Он быстро вскочил, схватил одеяло, лежавшее в ногах его жалкой постели, и поспешно накинул его на себя, чтобы явиться в более пристойном виде перед посетителями.
– О чем вы просите? – спросил инспектор, не изменяя своей обычной формулы.
– О чем я прошу? – переспросил аббат с удивлением. – Я ни о чем не прошу.
– Вы не понимаете меня, – продолжал инспектор, – я прислан правительством для осмотра тюрем и принимаю жалобы заключенных.
– А! Это другое дело, – живо воскликнул аббат, – и я надеюсь, мы поймем друг друга.
– Вот видите, – сказал комендант, – начинается так, как я вам говорил.

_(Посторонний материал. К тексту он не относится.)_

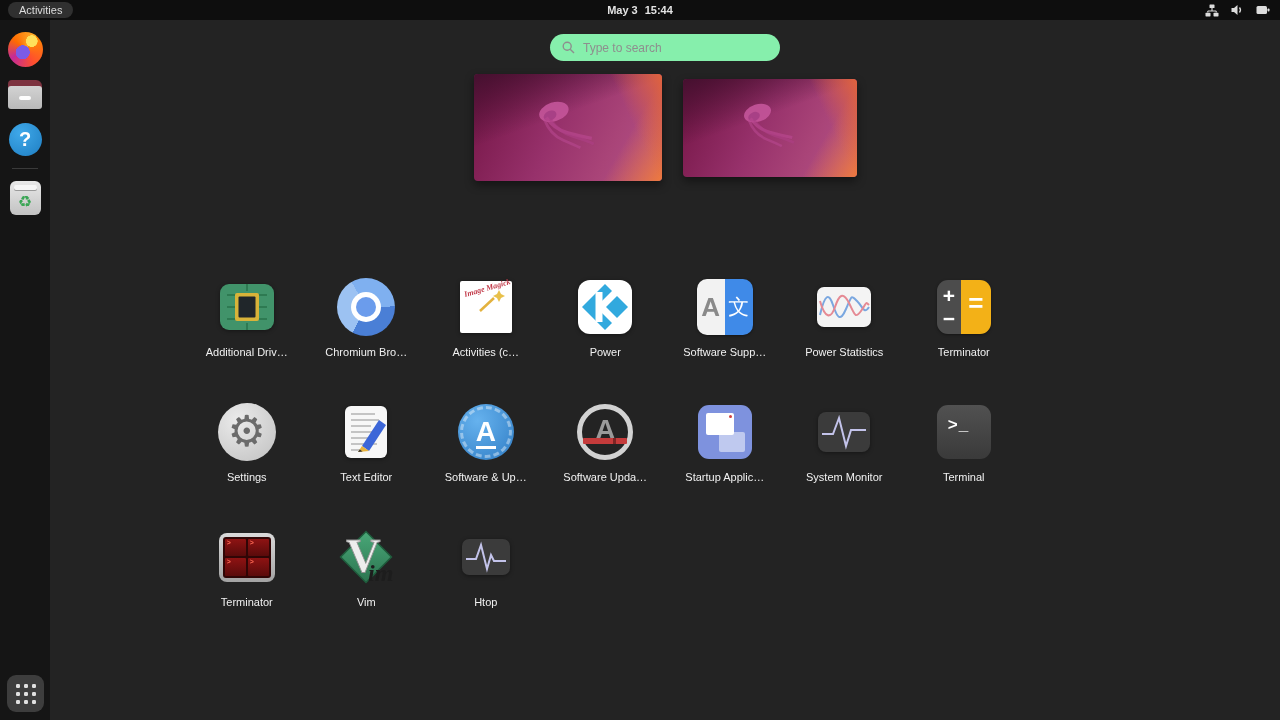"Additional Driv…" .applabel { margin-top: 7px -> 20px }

– Милостивый государь, – продолжал заключенный, – я аббат Фариа, родился в Риме, двадцать лет был секретарем кардинала Роспильози; меня арестовали, сам не знаю за что, в начале тысяча восемьсот одиннадцатого года, и с тех пор я тщетно требую освобождения от итальянского и французского правительств.
– Почему от французского? – спросил комендант.
– Потому, что меня схватили в Пьомбино, и я полагаю, что Пьомбино, подобно Милану и Флоренции, стал главным городом какого-нибудь французского департамента.
Инспектор и комендант с улыбкой переглянулись.
– Ну, дорогой мой, – заметил инспектор, – ваши сведения об Италии не отличаются свежестью.
– Они относятся к тому дню, когда меня арестовали, – отвечал аббат Фариа, – а так как в то время его величество император создал Римское королевство для дарованного ему небом сына, то я полагал, что, продолжая пожинать лавры победы, он претворил мечту Макиавелли и Цезаря Борджиа, объединив всю Италию в единое и неделимое государство.
– К счастью, – возразил инспектор, – провидение несколько изменило этот грандиозный план, который, видимо, встречает ваше живое сочувствие.
– Это единственный способ превратить Италию в сильное, независимое и счастливое государство, – сказал аббат.
– Может быть, – отвечал инспектор, – но я пришел сюда не затем, чтобы рассматривать с вами курс итальянской политики, а для того, чтобы спросить у вас, что я и сделал, довольны ли вы помещением и пищей.
– Пища здесь такая же, как и во всех тюрьмах, то есть очень плохая, – отвечал аббат, – а помещение, как видите, сырое и нездоровое, но, в общем, довольно приличное для подземной тюрьмы. Дело не в этом, а в чрезвычайно важной тайне, которую я имею сообщить правительству.
– Начинается, – сказал комендант на ухо инспектору.
– Вот почему я очень рад вас видеть, – продолжал аббат, – хоть вы и помешали мне в очень важном вычислении, которое, если окажется успешным, быть может, изменит всю систему Ньютона. Могу я попросить у вас разрешения поговорить с вами наедине?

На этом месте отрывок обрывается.